Throughout, I was struck by the fact that although Lindelof is best known for twisty stories, it was the character stuff that worked best in this episode, not the stuff that actually happens. The way Matt found his money felt a little contrived—if it was sitting there all along, why didn’t he go get it earlier? A late development in which Matt is knocked out by a thrown rock on his way to the bank with the money doesn’t work well either, nor does a bizarre dream sequence which cycles through bizarre vignettes at random like creepy-image-roulette. The most interesting revelation, also part of the dream scene, is that Matt’s wife was paralyzed in a car accident right after the Departure, when an oncoming car was suddenly riderless.
Ultimately, Matt loses the church, though, and the mysterious buyer is—you guessed it—the Guilty Remnant. What they plan to do with the building, and what the loss of his ministry will mean to Matt, will have to wait until next week.
Stray observations
• The title of the episode, “Two Boats and a Helicopter,” refers to a joke about a man who can’t recognize the hand of God when he sees it. DISCUSS.
• Matt seems to have an affinity for the fanatic Guilty Remnant, and his stopping to help one of them—which ultimately is what loses him the church—echoes the biblical parable of the Good Samaritan.
• Kathy Geiss from 30 Rock is one of the Guilty Remnant. Maybe that’s an in-joke for fans of the NBC comedy: Kathy didn’t talk in that show, either.
• I’m cautiously optimistic about The Leftovers—but the one thing I still find missing is any trace of humor.
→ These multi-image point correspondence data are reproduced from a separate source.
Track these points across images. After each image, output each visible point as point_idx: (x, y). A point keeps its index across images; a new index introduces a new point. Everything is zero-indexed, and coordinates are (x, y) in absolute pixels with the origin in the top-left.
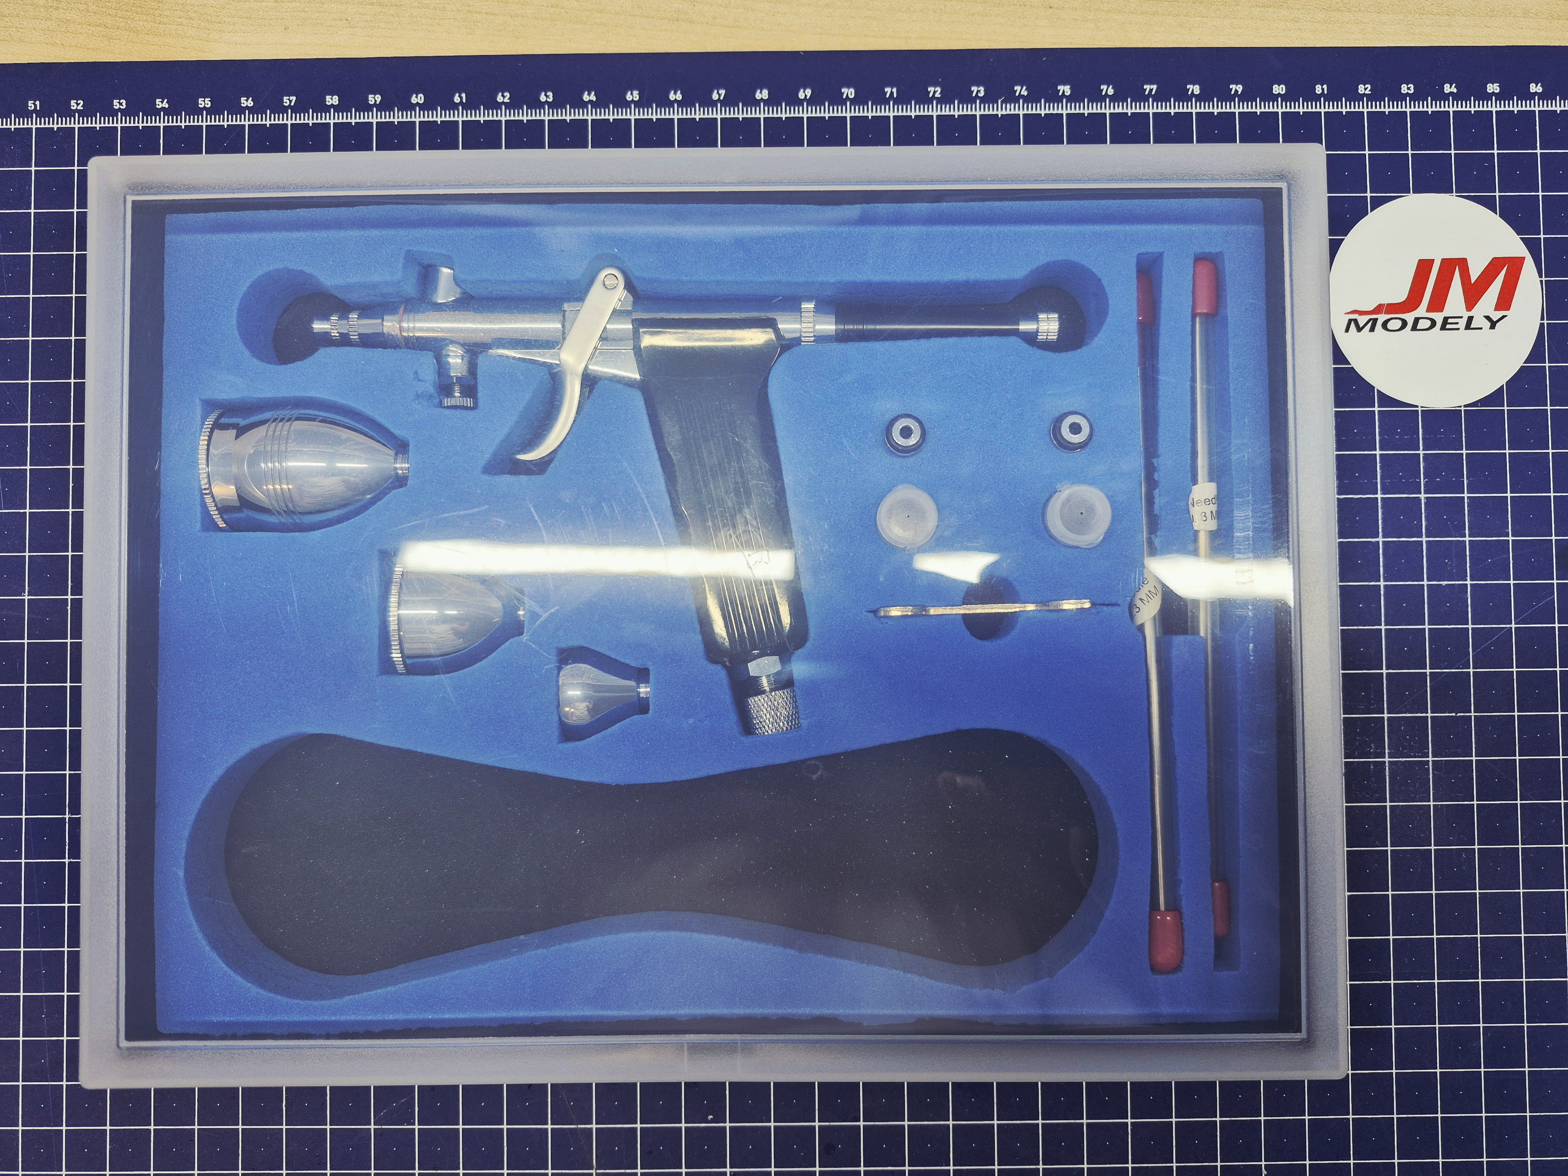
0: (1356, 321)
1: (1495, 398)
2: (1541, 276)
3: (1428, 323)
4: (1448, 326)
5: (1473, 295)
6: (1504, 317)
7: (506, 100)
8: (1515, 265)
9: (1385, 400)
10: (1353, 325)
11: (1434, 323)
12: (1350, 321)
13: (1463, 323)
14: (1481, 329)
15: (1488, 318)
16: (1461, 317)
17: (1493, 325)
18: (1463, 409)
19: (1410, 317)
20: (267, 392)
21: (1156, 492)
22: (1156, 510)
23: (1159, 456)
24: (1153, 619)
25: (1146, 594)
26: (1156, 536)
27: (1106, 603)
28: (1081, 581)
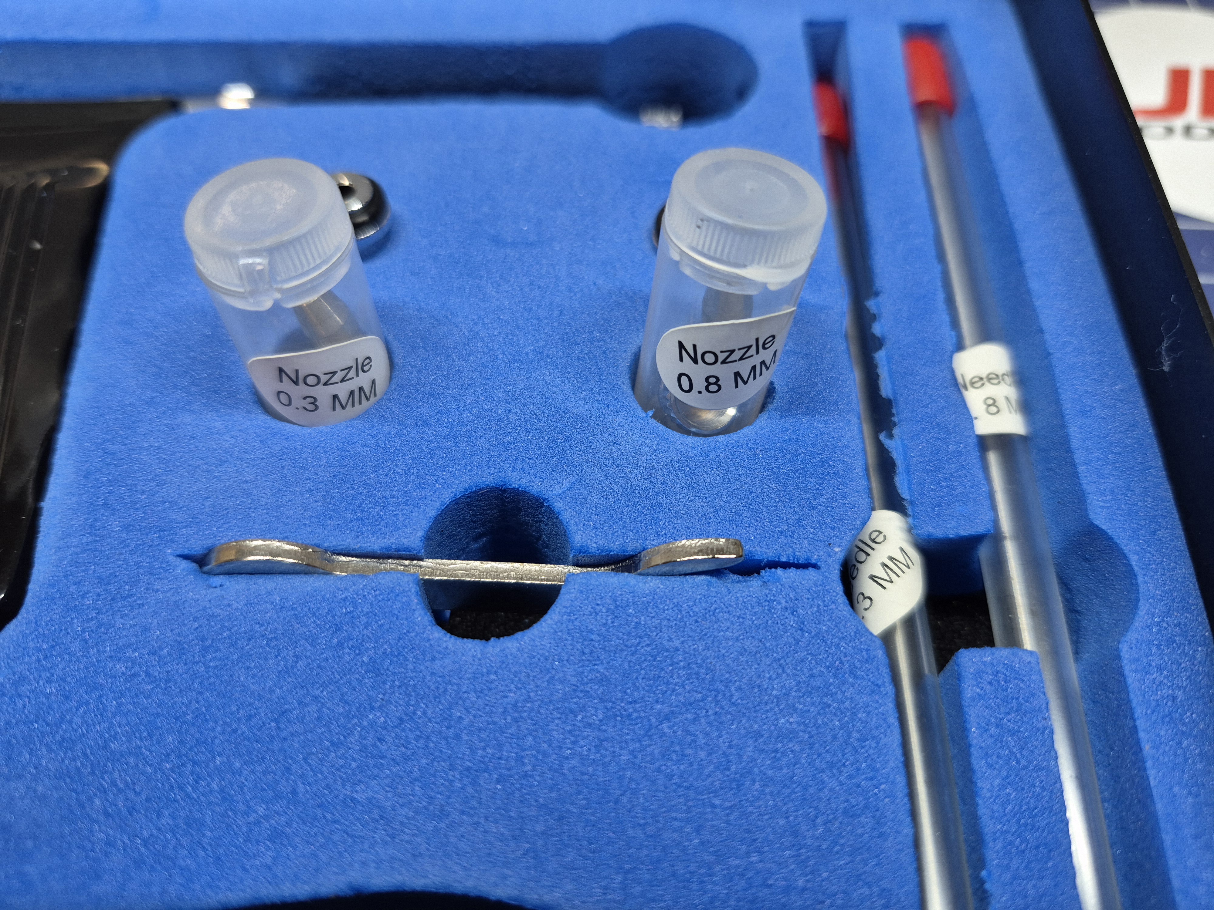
21: (880, 356)
22: (886, 390)
23: (877, 294)
24: (909, 622)
25: (884, 565)
26: (891, 436)
27: (784, 559)
28: (719, 503)
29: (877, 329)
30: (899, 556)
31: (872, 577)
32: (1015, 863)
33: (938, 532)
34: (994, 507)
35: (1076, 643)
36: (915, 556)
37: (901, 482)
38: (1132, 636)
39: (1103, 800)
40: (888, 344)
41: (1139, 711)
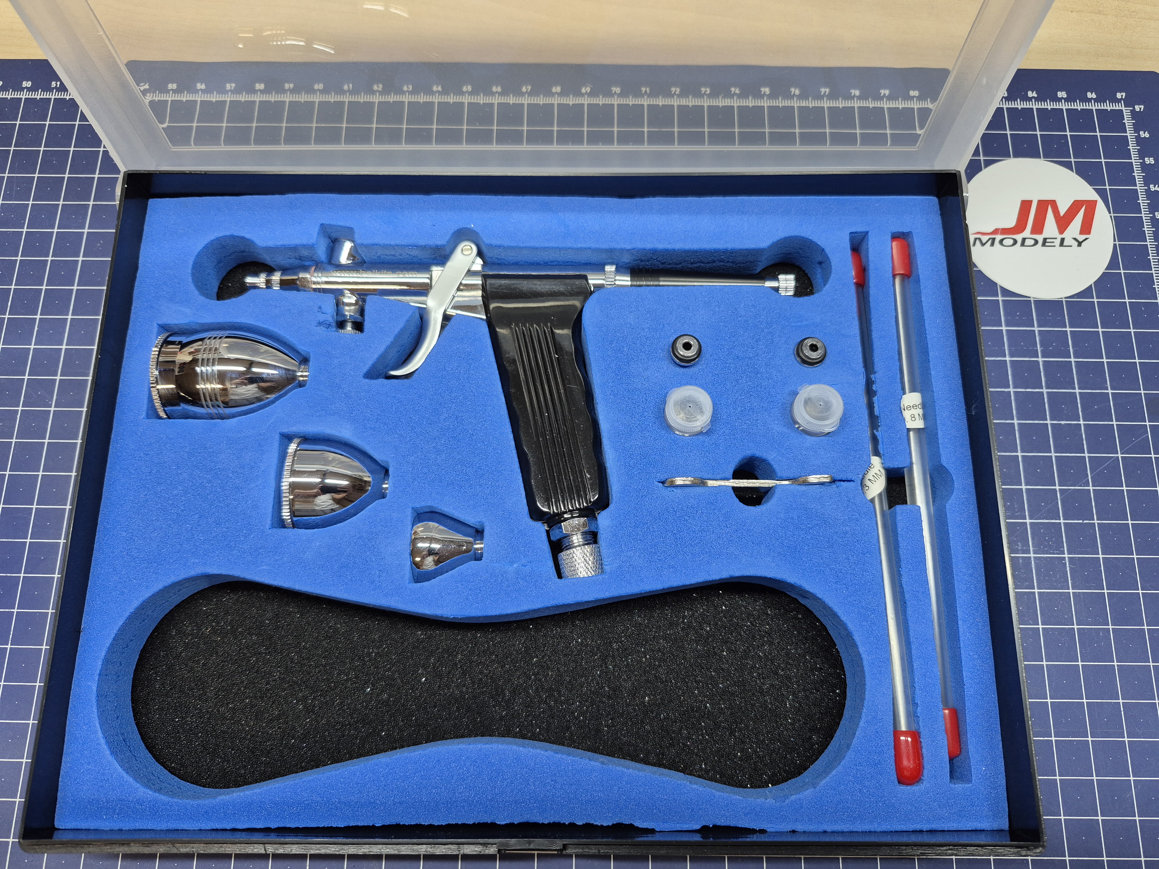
0: (980, 239)
1: (1087, 292)
2: (1110, 213)
3: (1032, 242)
4: (1047, 244)
5: (1063, 223)
6: (1086, 239)
7: (380, 89)
8: (1091, 206)
9: (1006, 292)
10: (978, 242)
11: (1036, 242)
12: (976, 239)
13: (1057, 242)
14: (1071, 246)
15: (1075, 239)
16: (1056, 238)
17: (1080, 244)
18: (1064, 300)
19: (1019, 237)
20: (208, 319)
21: (875, 399)
22: (877, 412)
23: (875, 373)
24: (880, 495)
25: (873, 476)
26: (877, 431)
27: (844, 479)
28: (823, 461)
29: (874, 388)
30: (878, 473)
31: (869, 480)
32: (909, 567)
33: (891, 466)
34: (911, 457)
35: (933, 502)
36: (883, 471)
37: (880, 447)
38: (950, 501)
39: (938, 549)
40: (878, 394)
41: (949, 525)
Tom Perrotta’s books are darkly funny, though it’s sometimes hard to see in adaptation. Election and Little Children, two successful adaptations of Perrotta’s work, succeeded by adding voiceover, which gave the audiences some ironic distance from the nastiness happening on the screen. I can’t help but suspect that Lindelof missed an important layer of the story by not incorporating Perrotta’s gently humorous and even tender approach toward what is starting to become, three episodes in, pretty depressing subject matter.